Albert Harold Quie ( ; born September 18, 1923) is an American politician who served in the U.S. House as the representative from Minnesota's 1st congressional district from 1958 until 1979. A member of the Republican Party, he went on to serve as governor of Minnesota from 1979 until 1983.

Quie was born on a farm outside of Dennison, Minnesota. After serving in the U.S. Navy during World War II as a fighter pilot, he graduated from nearby St. Olaf College. He went on to own and operate his family's dairy farm. In 1954, Quie was elected to the Minnesota Senate. Following the death of Rep. August Andresen in 1958, Quie was elected to serve as the U.S. Representative from Minnesota's 1st congressional district. He went on to be reelected ten times. In the 1978 Minnesota gubernatorial election, Quie defeated incumbent DFLer Rudy Perpich. He served one term as governor, choosing not to seek reelection in 1982.

→ Records supplied:
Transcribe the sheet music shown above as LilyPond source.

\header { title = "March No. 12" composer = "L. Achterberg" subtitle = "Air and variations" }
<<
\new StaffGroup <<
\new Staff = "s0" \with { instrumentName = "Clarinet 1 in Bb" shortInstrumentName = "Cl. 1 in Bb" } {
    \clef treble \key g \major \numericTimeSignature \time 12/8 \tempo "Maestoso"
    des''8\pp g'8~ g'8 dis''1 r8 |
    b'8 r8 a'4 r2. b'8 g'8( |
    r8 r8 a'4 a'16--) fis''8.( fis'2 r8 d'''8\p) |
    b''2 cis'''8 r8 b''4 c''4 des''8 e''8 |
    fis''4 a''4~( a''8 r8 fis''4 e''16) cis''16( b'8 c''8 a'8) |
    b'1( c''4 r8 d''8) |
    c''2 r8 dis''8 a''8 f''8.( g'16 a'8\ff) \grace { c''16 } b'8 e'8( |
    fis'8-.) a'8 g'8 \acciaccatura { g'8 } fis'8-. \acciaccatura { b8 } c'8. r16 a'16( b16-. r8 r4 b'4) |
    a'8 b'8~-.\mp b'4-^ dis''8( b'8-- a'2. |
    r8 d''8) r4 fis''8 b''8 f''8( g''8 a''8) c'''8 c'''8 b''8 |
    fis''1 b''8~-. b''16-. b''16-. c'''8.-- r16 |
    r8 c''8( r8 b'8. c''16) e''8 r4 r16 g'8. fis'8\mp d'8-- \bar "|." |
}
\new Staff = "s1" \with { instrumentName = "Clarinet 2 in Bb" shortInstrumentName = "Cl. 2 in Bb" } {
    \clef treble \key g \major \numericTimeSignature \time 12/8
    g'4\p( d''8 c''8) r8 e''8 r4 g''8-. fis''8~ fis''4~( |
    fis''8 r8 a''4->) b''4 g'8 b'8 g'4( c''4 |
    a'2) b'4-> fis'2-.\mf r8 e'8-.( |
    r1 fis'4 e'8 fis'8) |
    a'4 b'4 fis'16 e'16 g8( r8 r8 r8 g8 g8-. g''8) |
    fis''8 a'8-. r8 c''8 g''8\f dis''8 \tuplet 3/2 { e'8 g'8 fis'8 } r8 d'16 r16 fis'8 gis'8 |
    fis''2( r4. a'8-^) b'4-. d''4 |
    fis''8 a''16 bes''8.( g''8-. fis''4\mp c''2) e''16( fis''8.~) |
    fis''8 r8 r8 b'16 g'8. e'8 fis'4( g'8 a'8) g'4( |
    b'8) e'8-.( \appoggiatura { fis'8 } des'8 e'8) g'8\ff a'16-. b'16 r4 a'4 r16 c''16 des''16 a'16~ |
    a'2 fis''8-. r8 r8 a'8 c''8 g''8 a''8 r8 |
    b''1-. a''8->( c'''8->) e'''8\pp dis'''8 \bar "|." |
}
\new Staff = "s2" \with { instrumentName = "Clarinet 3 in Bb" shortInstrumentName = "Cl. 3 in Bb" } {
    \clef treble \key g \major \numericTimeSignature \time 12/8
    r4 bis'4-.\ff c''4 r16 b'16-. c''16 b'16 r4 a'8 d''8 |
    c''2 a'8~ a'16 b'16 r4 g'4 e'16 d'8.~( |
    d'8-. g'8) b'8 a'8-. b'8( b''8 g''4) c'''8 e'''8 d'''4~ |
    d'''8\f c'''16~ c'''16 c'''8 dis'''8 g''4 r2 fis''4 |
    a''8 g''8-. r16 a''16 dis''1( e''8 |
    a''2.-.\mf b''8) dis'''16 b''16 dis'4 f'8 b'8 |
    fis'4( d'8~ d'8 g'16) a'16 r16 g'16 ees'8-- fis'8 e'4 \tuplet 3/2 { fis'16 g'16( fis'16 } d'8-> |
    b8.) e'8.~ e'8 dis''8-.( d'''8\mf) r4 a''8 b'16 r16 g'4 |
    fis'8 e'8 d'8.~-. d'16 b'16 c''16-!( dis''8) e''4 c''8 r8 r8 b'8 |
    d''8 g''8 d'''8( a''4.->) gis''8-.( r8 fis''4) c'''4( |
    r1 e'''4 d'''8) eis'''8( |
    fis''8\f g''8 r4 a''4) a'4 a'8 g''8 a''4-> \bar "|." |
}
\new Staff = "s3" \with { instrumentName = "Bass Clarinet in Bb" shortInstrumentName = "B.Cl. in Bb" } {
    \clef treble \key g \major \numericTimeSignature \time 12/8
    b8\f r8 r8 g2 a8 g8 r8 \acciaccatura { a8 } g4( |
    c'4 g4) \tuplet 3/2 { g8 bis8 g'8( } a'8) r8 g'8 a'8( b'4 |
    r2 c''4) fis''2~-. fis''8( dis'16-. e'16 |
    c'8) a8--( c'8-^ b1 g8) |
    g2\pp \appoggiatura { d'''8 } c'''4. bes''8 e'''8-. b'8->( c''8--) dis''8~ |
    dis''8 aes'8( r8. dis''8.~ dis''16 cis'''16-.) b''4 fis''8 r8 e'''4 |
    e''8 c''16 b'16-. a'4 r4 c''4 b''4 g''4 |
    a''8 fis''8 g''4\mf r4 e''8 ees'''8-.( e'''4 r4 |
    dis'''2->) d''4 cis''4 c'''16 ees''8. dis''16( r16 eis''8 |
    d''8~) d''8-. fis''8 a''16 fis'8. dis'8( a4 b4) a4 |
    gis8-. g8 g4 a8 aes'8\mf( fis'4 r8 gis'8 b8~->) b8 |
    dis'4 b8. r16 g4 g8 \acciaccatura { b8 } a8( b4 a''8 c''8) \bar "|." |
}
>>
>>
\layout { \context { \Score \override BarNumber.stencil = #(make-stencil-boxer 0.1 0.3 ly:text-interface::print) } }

→ What the task requires: Please answer from the Albert Quie passage: whom did Quie defeat in the 1978 Minnesota gubernatorial election? The entries have no connection to the Albert Quie passage.

→ Finished exercise: Incumbent DFLer Rudy Perpich.